# Transformers, what can they do?

https://huggingface.co/learn/nlp-course/chapter1/3?fw=pt#transformers-what-can-they-do

The most basic object in the Hugging Face Transformers library is the pipeline() function. It connects a model with its necessary preprocessing and postprocessing steps, allowing us to directly input any text and get an intelligible answer:

Some of the currently available pipelines are:

- feature-extraction (get the vector representation of a text)
- fill-mask
- ner (named entity recognition)
- question-answering
- sentiment-analysis
- summarization
- text-generation
- translation
- zero-shot-classification

Some examples of using a pipeline:

#### Sentiment analysis

In [5]:
# simple usage with one input sequence
from transformers import pipeline

classifier = pipeline("sentiment-analysis")
classifier("I've been waiting for a HuggingFace course my whole life.")

No model was supplied, defaulted to distilbert/distilbert-base-uncased-finetuned-sst-2-english and revision af0f99b (https://huggingface.co/distilbert/distilbert-base-uncased-finetuned-sst-2-english).
Using a pipeline without specifying a model name and revision in production is not recommended.

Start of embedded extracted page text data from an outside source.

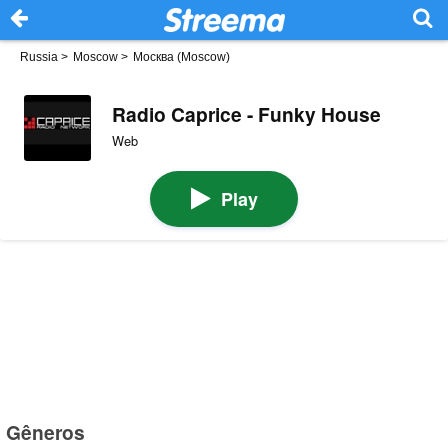
Russia
>
Moscow
>
Москва (Moscow)
Radio Caprice - Funky House
Web
Play
Gêneros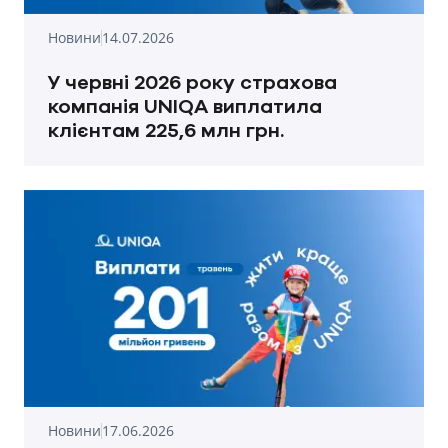
Новини
14.07.2026
У червні 2026 року страхова
компанія UNIQA виплатила
клієнтам 225,6 млн грн.
Новини
17.06.2026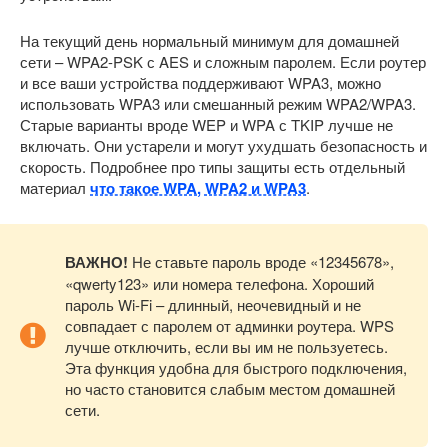
На текущий день нормальный минимум для домашней
сети – WPA2-PSK с AES и сложным паролем. Если роутер
и все ваши устройства поддерживают WPA3, можно
использовать WPA3 или смешанный режим WPA2/WPA3.
Старые варианты вроде WEP и WPA с TKIP лучше не
включать. Они устарели и могут ухудшать безопасность и
скорость. Подробнее про типы защиты есть отдельный
материал
что такое WPA, WPA2 и WPA3
.
ВАЖНО!
Не ставьте пароль вроде «12345678»,
«qwerty123» или номера телефона. Хороший
пароль Wi-Fi – длинный, неочевидный и не
совпадает с паролем от админки роутера. WPS
лучше отключить, если вы им не пользуетесь.
Эта функция удобна для быстрого подключения,
но часто становится слабым местом домашней
сети.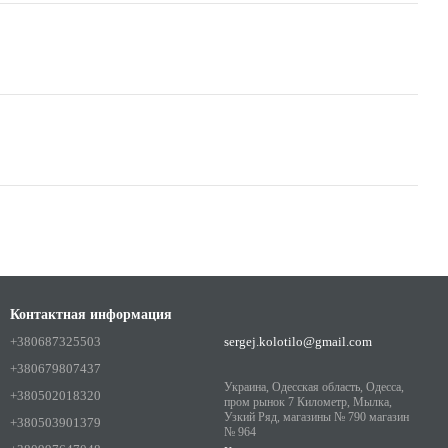
Контактная информация
+380687325503
sergej.kolotilo@gmail.com
+380679807437
Украина, Одесская область, Одесса,
+380502018320
пром рынок 7 Километр, Мылка,
Узкий Ряд, магазины № 790 магазин
+380503901379
№ 964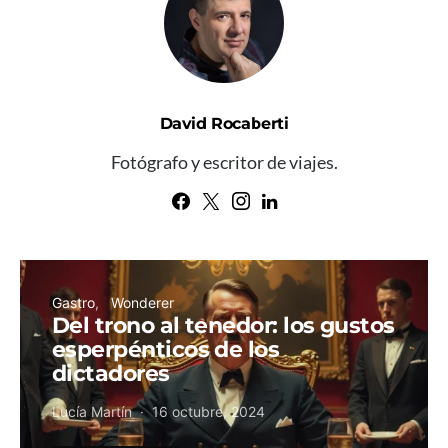
David Rocaberti
Fotógrafo y escritor de viajes.
Gastro
Wonderer
Del trono al tenedor: los gustos
esperpénticos de los
dictadores
Lucía Martín
16 octubre, 2024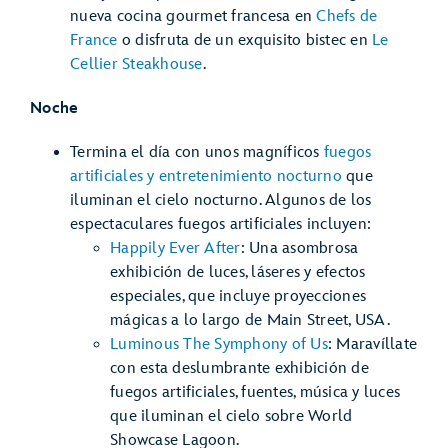
nueva cocina gourmet francesa en
Chefs de
France
o disfruta de un exquisito bistec en
Le
Cellier Steakhouse
.
Noche
Termina el día con unos magníficos
fuegos
artificiales y entretenimiento nocturno
que
iluminan el cielo nocturno. Algunos de los
espectaculares fuegos artificiales incluyen:
Happily Ever After
: Una asombrosa
exhibición de luces, láseres y efectos
especiales, que incluye proyecciones
mágicas a lo largo de Main Street, USA.
Luminous The Symphony of Us
: Maravíllate
con esta deslumbrante exhibición de
fuegos artificiales, fuentes, música y luces
que iluminan el cielo sobre World
Showcase Lagoon.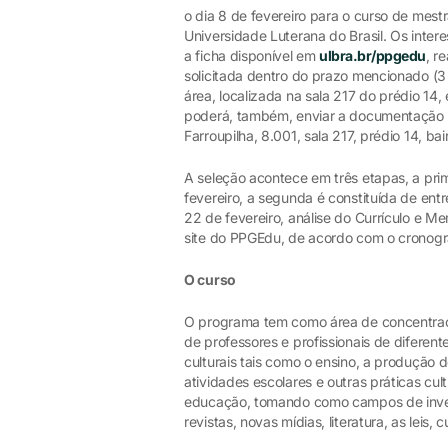
o dia 8 de fevereiro para o curso de me
Universidade Luterana do Brasil. Os inte
a ficha disponível em
ulbra.br/ppgedu
, r
solicitada dentro do prazo mencionado (3
área, localizada na sala 217 do prédio 14,
poderá, também, enviar a documentação 
Farroupilha, 8.001, sala 217, prédio 14, 
A seleção acontece em três etapas, a prime
fevereiro, a segunda é constituída de ent
22 de fevereiro, análise do Currículo e Me
site do PPGEdu, de acordo com o cronog
O curso
O programa tem como área de concentraçã
de professores e profissionais de difere
culturais tais como o ensino, a produção d
atividades escolares e outras práticas cult
educação, tomando como campos de investi
revistas, novas mídias, literatura, as leis, c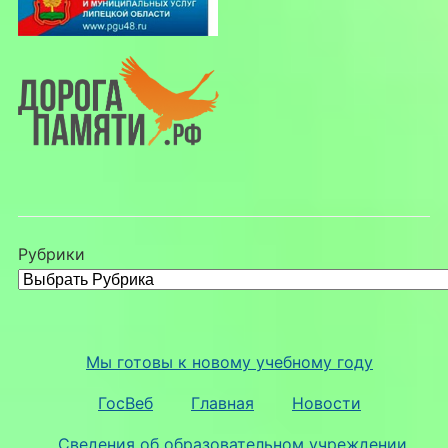
Рубрики
Мы готовы к новому учебному году
ГосВеб
Главная
Новости
Сведения об образовательном учреждении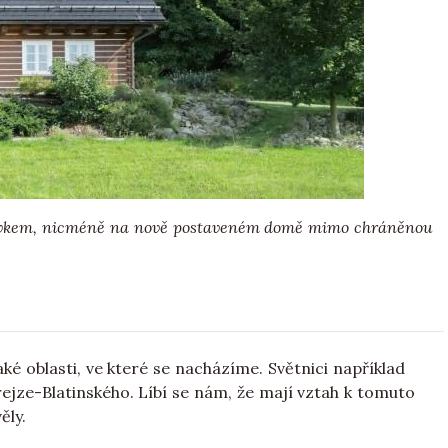
m prvkem, nicméně na nově postaveném domě mimo chráněnou
ké oblasti, ve které se nacházíme. Světnici například
rejze-Blatinského. Líbí se nám, že mají vztah k tomuto
ěly.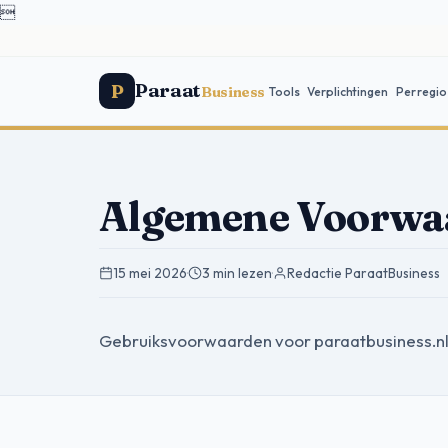

Paraat
P
Business
Tools
Verplichtingen
Per regio
Algemene Voorwa
15 mei 2026
·
3 min lezen
·
Redactie ParaatBusiness
Gebruiksvoorwaarden voor paraatbusiness.nl.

[{'label': 'POSITIVE', 'score': 0.9598049521446228}]

In [32]:
# simple usage with one input sequence given by the user
from transformers import pipeline
classifier = pipeline("sentiment-analysis")
text = input("Type the desired sentence for the sentiment analysis:")
classifier(text)

No model was supplied, defaulted to distilbert/distilbert-base-uncased-finetuned-sst-2-english and revision af0f99b (https://huggingface.co/distilbert/distilbert-base-uncased-finetuned-sst-2-english).
Using a pipeline without specifying a model name and revision in production is not recommended.


Type the desired sentence for the sentiment analysis: The fish in my tank are swimming from left to right all the time.


[{'label': 'NEGATIVE', 'score': 0.9445313811302185}]

In [49]:
# A bit more elaborate: specifying the model/checkpoint, using a list of sequences as input and outputting to a pandas dataframe.
# Note: we have to use padding=True now, because the model can only work with tensors of same size.
# Note: truncation=True is not necessary, as long as the sequences are shorter than the model's max sequence length.
from transformers import pipeline
import pandas as pd

classifier = pipeline(model="distilbert-base-uncased-finetuned-sst-2-english", task="sentiment-analysis", padding=True, truncation=True)
text = ["I love pizza!", "My mom is the best!", "Getting old is nothing for beginners!"]
outputs = classifier(text)
result = pd.DataFrame(outputs)  # create a dataframe from the models output
result.insert(0, 'sequence', text)  # adding the input texts as first column to the dataframe
result

Unnamed: 0,sequence,label,score
0,I love pizza!,POSITIVE,0.999813
1,My mom is the best!,POSITIVE,0.999877
2,Getting old is nothing for beginners!,NEGATIVE,0.999535